Las primeras computadoras reparadas por el Ist 17 de Julio tienen nuevos dueños

Hace un poco más de dos meses, Jimmy Guazumba, estudiante del Instituto Superior Tecnológico 17 de Julio, con el respaldo de las autoridades del plantel y con la colaboración de otros alumnos, se puso al frente de un proyecto social: ayudar a estudiantes de escasos recursos que no cuentan con una computadora en casa para cumplir con sus estudios.

El objetivo ya empezó a rendir sus primeros frutos. Hasta el momento, 8 equipos han sido puestos nuevamente en funcionamiento y también entregados a sus nuevos dueños.

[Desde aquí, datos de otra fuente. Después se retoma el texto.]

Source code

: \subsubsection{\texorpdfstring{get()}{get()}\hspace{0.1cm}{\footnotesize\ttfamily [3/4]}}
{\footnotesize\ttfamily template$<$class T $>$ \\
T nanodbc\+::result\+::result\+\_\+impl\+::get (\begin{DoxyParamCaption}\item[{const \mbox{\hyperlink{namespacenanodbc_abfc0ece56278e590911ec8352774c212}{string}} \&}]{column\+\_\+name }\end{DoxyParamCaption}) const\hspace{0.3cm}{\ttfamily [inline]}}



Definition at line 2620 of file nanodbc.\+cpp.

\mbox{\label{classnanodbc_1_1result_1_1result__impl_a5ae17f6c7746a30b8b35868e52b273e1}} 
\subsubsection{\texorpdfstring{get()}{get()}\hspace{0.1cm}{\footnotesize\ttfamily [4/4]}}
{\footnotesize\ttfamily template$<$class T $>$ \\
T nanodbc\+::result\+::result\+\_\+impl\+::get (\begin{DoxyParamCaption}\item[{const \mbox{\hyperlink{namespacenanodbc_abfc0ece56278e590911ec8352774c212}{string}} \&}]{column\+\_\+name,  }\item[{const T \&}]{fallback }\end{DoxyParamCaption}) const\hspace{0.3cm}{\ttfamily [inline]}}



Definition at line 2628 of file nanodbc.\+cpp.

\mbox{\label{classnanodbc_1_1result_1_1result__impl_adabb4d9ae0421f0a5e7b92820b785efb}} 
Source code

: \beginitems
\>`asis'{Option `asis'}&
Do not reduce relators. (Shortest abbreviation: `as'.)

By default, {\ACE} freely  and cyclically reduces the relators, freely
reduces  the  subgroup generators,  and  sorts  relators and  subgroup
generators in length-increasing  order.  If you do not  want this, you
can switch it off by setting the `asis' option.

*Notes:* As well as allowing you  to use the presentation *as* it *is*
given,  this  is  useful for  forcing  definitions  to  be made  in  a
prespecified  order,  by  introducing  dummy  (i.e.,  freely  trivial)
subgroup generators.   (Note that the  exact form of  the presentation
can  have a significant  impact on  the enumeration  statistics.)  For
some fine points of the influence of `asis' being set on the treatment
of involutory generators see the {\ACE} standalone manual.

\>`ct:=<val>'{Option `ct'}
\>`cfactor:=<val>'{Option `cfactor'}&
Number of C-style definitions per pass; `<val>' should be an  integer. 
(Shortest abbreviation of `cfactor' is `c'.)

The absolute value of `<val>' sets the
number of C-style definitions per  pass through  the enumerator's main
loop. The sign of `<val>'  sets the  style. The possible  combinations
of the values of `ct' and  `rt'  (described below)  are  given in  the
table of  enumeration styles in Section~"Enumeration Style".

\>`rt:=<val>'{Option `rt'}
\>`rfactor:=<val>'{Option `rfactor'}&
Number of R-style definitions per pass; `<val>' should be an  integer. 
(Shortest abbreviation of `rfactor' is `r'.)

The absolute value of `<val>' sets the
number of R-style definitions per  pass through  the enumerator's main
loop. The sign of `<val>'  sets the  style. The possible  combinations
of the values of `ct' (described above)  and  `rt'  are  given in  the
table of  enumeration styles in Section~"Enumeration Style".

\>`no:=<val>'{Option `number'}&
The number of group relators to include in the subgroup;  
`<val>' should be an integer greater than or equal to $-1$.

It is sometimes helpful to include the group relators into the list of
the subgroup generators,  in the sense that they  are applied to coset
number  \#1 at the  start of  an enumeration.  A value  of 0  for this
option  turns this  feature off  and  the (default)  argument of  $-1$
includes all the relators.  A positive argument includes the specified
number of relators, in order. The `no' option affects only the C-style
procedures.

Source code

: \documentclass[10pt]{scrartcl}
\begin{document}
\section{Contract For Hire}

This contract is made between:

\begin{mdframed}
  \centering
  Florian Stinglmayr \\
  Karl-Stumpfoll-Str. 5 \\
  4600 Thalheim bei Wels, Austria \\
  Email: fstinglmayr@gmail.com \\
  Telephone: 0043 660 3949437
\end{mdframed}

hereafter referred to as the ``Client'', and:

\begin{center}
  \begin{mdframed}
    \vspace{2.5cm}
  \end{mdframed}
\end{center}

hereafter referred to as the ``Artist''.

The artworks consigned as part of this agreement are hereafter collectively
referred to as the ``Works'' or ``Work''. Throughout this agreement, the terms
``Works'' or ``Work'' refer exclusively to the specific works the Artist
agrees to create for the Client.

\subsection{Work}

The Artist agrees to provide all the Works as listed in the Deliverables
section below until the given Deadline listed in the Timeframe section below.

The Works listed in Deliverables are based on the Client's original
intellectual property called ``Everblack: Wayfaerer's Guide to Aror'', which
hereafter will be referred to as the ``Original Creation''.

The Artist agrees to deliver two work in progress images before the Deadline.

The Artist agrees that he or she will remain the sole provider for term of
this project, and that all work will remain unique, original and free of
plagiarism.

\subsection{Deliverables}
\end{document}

La idea es recolectar computadores viejos o que la gente ya no los use, repararlos y, posteriormente, entregarlos a quienes realmente lo necesiten. Los primeros 8 computadores ya han sido entregados y 20 equipos están en proceso de reparación.

Satisfecho y alegre de poder aportar con un granito de arena durante esta complicada época debido al Covid-19, así está Jimmy Guazumba. Él, quien es miembro del Club de Ciencias del Instituto Superior Tecnológico 17 de Julio, se empoderó de la iniciativa y espera seguir contando con la ayuda de más ciudadanos o instituciones para que donen computadores dañados o que los tengan en desuso.

El propósito, según Jimmy, es entregar 100 computadoras hasta finales del presente año, en diferentes sectores de la provincia y del país. Explicó que cuatro de los equipos reparados se fueron a la comunidad Tamia Yura, en la provincia de Napo. “Por medio de una estudiante de Yachay se contactaron conmigo.

Ellos consiguieron el transporte y vinieron a retirar las computadoras, mismas que beneficiarán a 21 estudiantes que no cuentan con este tipo de equipos”, mencionó Guazumba.

En los últimos días también entregaron 4 equipos en la parroquia San Blas (Urcuquí). Jimmy mencionó que dos de las beneficiadas fueron madres solteras, cada una con tres hijos y sin ningún computador en casa para que sus niños puedan estudiar.

Firmaron un convenio
El proyecto también llamó la atención de quienes están al frente del GAD de San Antonio de Ibarra y, por ese motivo, firmaron un convenio con el instituto.

Ellos proporcionaron un espacio y algunas herramientas para que los estudiantes del “17 de Julio” puedan trabajar en el arreglo de los equipos tecnológicos. Los futuros profesionales laboran entre cinco y siete horas diarias para poder recuperar los equipos que serán entregados a educandos de esta parroquia rural ibarreña.

Gloria Suquillo tiene 19 años y es oriunda de Urcuquí. Ella se desplaza todos los días hasta San Antonio de Ibarra para, junto con sus compañeros, trabajar en los equipos y volverlos a poner en funcionamiento.

“La vinculación forma parte de nuestra formación académica. En lo personal, estoy poniendo en práctica lo que aprendo en las aulas, pero es mucho mejor hacer lo que nos gusta para ayudar a otros estudiantes que lo necesitan y que no cuentan con una computadora”, mencionó la alumna de la carrera de Automatización e Instrumentación.